On October 24, 2026, I want to run 30 kilometres in one go. That’s farther than I’ve ever run — my longest efforts so far have been half-marathon distance — and the date matters less than the manner: I want to arrive there without getting injured on the way.
That ordering is the whole plan, really:
- Don’t get injured.
- Don’t regress.
- Reach the goal.
A slower, healthy path beats an aggressive one that breaks down. If the build needs more time, the date slides before I do.
Why every single run is easy
I have a history: recurring calf, quad and plantar tightness, and a well-documented pattern where fast, flat running reliably flares something. So this plan has zero speed work. Every run is Zone 2, governed by heart rate — for me that’s 130–145 bpm — not pace. Pace is whatever it is that day; the heart rate cap is the contract.

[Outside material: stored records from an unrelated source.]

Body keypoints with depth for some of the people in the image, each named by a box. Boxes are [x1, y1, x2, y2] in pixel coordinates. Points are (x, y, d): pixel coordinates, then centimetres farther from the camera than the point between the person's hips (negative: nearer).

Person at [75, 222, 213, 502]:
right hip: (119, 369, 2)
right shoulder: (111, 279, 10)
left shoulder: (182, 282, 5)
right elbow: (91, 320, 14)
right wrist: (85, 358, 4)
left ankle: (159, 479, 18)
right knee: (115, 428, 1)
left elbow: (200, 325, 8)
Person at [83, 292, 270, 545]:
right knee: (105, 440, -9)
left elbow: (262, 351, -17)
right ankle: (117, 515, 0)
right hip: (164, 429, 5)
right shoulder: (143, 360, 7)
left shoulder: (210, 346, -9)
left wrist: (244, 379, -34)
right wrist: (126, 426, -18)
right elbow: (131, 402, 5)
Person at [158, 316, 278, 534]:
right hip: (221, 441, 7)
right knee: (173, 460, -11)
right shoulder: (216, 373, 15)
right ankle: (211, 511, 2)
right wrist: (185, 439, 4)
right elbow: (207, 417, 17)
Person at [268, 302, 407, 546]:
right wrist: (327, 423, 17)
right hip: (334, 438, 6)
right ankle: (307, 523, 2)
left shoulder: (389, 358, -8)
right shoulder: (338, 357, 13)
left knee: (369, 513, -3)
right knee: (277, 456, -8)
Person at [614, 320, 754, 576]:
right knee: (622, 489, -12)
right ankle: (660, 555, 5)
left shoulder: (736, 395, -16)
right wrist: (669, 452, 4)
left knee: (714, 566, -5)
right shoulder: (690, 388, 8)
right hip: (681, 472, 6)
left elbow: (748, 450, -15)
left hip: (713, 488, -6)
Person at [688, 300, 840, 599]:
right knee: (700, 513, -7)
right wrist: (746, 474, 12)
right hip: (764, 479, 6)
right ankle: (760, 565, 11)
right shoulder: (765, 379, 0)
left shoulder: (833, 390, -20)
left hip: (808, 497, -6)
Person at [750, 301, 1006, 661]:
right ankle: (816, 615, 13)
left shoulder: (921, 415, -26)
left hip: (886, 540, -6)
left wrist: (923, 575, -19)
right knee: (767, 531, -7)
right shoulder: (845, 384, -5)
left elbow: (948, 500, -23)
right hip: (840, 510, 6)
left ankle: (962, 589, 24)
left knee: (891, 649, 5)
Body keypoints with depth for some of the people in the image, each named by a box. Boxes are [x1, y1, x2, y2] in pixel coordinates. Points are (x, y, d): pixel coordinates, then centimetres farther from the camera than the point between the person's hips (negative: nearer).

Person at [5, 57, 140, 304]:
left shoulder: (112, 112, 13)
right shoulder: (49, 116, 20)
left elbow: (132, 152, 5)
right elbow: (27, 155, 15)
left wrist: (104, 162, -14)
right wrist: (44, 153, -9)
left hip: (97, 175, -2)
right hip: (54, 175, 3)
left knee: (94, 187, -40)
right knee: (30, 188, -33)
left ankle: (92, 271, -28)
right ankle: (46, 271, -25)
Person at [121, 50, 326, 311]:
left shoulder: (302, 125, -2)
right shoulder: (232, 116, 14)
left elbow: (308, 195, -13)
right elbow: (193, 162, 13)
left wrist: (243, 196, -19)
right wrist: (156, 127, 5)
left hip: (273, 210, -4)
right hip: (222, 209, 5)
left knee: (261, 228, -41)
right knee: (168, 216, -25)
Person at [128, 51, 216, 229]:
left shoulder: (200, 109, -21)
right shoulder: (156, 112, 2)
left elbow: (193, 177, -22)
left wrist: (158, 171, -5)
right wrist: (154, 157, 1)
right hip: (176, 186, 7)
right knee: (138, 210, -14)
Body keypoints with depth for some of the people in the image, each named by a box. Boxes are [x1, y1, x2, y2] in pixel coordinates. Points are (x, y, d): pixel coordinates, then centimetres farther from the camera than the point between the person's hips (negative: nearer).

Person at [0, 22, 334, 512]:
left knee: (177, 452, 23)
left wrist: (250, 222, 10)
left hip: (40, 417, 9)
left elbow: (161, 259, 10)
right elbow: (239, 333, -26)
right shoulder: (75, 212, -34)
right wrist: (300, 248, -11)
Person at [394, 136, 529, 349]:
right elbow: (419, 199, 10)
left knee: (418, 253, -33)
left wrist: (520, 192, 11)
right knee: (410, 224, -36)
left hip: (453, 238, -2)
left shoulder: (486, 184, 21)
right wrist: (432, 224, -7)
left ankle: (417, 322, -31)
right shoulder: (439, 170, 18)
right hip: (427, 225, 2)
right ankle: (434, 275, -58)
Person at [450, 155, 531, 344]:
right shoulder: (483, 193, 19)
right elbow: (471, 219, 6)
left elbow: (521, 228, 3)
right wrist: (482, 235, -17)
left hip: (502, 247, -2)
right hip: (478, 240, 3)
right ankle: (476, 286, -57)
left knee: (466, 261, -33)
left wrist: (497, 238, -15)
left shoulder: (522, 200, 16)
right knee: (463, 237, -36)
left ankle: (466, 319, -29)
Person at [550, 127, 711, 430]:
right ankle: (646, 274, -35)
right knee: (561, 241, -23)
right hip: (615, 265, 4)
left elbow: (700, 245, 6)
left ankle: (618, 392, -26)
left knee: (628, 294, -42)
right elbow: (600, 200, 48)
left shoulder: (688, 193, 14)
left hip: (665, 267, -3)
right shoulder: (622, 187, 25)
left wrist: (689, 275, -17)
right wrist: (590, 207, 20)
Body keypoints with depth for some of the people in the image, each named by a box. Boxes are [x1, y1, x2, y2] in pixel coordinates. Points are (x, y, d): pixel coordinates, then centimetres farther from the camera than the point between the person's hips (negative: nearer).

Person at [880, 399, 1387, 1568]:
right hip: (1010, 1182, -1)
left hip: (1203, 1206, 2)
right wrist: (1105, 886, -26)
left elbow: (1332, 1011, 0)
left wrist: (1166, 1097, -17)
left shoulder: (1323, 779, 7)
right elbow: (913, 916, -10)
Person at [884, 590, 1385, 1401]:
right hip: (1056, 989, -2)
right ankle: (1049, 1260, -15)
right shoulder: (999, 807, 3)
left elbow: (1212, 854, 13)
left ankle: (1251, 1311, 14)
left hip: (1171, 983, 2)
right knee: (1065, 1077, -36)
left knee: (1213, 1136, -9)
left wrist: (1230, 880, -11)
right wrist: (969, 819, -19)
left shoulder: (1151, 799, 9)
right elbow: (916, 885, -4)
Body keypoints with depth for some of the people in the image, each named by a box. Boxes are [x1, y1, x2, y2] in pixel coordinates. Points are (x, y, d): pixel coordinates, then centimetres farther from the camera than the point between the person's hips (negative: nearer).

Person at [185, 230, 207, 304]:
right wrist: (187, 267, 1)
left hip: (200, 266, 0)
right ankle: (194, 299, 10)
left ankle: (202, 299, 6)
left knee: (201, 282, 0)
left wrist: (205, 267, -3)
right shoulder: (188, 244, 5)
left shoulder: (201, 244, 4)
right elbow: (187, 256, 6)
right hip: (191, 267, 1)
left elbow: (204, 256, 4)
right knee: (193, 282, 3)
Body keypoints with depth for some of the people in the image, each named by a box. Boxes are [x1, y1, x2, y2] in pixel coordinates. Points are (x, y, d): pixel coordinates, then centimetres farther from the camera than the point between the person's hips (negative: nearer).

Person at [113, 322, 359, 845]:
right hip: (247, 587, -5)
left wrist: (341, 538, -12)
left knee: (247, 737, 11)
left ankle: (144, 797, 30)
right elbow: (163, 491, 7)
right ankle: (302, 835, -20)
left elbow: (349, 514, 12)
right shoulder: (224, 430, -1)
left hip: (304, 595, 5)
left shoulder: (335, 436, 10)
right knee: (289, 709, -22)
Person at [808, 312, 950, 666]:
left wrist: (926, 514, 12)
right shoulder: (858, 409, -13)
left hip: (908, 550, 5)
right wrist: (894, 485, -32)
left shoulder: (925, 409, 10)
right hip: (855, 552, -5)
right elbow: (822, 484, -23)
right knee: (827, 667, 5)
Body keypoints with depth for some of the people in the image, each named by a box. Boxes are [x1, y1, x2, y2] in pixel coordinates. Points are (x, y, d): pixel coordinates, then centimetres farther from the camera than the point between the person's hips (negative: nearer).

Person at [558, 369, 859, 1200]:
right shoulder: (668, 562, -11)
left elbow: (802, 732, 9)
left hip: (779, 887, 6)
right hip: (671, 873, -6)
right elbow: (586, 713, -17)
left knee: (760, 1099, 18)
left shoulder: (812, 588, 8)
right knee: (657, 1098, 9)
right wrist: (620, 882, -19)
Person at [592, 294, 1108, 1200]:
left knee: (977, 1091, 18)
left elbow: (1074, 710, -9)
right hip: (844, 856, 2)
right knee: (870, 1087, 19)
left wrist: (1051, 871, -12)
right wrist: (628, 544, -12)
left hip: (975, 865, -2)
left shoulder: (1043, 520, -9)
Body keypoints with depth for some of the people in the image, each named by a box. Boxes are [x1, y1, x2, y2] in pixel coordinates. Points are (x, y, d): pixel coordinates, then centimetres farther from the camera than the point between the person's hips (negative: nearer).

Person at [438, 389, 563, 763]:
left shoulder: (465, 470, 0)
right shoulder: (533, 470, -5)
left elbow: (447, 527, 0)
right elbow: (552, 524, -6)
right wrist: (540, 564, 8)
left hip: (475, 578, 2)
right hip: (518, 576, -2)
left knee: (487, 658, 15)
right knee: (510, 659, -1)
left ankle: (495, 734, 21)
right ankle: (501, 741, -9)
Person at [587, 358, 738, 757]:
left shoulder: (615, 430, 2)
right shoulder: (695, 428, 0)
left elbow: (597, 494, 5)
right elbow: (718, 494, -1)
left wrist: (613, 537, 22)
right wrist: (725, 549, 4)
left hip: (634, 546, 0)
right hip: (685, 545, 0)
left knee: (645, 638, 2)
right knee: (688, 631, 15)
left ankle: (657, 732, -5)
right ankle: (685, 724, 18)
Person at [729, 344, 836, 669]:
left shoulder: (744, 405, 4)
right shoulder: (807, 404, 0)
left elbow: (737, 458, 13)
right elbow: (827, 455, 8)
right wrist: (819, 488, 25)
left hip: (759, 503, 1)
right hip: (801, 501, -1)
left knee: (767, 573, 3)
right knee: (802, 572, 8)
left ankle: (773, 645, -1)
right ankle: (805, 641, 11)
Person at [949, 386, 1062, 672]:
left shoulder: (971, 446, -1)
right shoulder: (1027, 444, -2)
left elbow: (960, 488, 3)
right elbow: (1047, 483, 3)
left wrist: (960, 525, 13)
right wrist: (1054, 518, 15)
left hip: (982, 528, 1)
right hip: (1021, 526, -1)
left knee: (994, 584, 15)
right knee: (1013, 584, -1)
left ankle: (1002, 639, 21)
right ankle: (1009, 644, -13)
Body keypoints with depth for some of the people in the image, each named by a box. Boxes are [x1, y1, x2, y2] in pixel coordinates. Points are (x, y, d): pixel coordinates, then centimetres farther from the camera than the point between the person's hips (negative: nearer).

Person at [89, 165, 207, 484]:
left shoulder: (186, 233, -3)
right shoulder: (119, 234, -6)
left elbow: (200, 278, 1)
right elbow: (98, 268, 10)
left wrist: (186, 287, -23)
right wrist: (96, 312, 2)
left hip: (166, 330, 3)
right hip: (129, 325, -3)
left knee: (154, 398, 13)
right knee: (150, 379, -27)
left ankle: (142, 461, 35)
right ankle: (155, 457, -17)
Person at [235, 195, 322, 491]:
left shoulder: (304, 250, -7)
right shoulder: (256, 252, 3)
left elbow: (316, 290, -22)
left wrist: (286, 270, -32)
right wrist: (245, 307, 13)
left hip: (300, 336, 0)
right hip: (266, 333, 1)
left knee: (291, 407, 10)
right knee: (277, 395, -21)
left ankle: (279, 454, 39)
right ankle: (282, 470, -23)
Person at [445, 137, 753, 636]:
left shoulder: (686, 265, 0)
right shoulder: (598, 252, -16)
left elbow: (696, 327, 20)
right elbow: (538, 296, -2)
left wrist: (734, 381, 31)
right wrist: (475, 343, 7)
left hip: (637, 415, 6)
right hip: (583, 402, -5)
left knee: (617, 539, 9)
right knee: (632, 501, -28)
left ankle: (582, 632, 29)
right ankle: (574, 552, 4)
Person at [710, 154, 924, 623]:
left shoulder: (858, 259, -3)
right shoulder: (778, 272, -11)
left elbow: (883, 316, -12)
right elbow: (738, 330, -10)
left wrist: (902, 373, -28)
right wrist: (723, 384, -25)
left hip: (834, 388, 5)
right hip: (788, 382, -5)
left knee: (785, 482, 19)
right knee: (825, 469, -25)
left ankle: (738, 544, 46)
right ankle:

The methodology leans on La Clinique du Coureur principles plus the boring classics: progress one variable at a time, respect the 10 % rule, cap long-run progression by duration, deload every third week, and keep the acute:chronic workload ratio in the 0.8–1.3 band.
The shape of it
Eighteen weeks, from ~35 km/week up to ~53 km/week at the peak. Each week looks like this:
- one long run (Saturday), the backbone of the build
- one medium-long run (Wednesday)
- easy runs to fill out the volume
- two strength sessions — non-negotiable, because I run in zero-drop Altras, which load the calves, Achilles and plantar fascia hard
Three stepping-stone events punctuate the build, and none of them are raced — all run controlled and easy:
- UTFS 10 km trail — August 9, climb-heavy
- Beluga 18 km trail — September 19, descent-heavy
- Half marathon — October 4, comfortable, not all-out
The real constraint
Young kids, unreliable sleep, the occasional daycare plague. My recovery capacity — not my ambition — is the binding constraint, so the plan is built to tolerate interruptions. Missed sessions are never made up; the plan absorbs them and moves on. Completion-driven, not calendar-driven.
The whole thing lives in org-mode, syncs itself to intervals.icu and my Garmin watch through a couple of Python scripts, and gets analyzed after every run. I’ll write about that tooling separately.
Week 1 is already in the books. More soon.